To do: Can you give the rows below as a two-column CSV headed row_text and answer, with one CSV line per row and each field quoted, line breaks changed to spaces? Begin at the line that has "start? Answer as H:MM AM/PM." and stop after the line that has "-- they overlap.".

-- Begin --

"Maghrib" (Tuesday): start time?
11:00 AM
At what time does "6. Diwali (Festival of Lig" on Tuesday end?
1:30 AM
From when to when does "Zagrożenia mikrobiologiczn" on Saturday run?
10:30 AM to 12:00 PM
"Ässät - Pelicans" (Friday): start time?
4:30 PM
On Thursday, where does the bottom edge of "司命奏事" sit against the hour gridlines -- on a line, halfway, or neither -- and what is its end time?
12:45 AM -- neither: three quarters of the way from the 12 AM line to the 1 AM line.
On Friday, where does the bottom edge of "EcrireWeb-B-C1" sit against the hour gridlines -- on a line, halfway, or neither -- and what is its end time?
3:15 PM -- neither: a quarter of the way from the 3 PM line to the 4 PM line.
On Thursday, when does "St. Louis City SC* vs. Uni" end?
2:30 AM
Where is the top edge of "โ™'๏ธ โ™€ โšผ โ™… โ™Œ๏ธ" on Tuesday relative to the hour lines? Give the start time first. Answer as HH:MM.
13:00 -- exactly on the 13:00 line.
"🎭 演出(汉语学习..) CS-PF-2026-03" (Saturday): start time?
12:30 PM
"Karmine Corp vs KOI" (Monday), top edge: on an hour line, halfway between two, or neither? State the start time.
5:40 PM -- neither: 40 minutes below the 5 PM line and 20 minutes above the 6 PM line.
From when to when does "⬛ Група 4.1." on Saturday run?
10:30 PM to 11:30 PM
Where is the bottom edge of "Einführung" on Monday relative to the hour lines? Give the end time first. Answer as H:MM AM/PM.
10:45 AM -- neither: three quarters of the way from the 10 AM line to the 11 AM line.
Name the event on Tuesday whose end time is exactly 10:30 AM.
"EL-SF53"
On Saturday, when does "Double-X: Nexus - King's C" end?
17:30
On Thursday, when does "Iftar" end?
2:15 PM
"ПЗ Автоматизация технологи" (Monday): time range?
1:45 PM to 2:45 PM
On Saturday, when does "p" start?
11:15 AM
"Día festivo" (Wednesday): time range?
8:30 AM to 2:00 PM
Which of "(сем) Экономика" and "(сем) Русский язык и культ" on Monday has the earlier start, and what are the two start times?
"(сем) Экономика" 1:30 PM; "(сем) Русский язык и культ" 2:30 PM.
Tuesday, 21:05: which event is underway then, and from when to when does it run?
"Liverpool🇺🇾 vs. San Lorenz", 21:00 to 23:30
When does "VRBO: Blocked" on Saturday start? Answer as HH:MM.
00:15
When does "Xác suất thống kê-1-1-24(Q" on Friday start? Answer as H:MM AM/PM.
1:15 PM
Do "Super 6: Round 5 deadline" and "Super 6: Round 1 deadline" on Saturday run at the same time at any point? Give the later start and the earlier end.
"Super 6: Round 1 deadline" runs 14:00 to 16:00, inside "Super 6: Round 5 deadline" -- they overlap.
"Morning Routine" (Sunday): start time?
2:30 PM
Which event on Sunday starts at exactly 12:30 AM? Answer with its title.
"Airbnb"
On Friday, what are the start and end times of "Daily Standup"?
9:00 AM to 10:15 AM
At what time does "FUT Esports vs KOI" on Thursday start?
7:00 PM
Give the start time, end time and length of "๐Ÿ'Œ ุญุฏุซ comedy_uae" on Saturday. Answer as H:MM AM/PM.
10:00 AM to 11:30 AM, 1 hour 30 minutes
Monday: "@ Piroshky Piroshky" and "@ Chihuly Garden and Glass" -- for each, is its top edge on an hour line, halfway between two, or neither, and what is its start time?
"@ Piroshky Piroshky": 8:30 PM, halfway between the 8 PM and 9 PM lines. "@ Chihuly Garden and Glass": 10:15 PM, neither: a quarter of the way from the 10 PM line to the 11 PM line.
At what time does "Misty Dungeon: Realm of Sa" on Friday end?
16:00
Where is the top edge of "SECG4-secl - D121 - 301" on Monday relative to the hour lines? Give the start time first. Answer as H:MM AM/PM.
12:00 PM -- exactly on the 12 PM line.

-- End --

Reply to the exercise:
row_text,answer
"When does ""Xác suất thống kê-1-1-24(Q"" on Friday start? Answer as H:MM AM/PM.","1:15 PM"
"Do ""Super 6: Round 5 deadline"" and ""Super 6: Round 1 deadline"" on Saturday run at the same time at any point? Give the later start and the earlier end.","""Super 6: Round 1 deadline"" runs 14:00 to 16:00, inside ""Super 6: Round 5 deadline"" -- they overlap."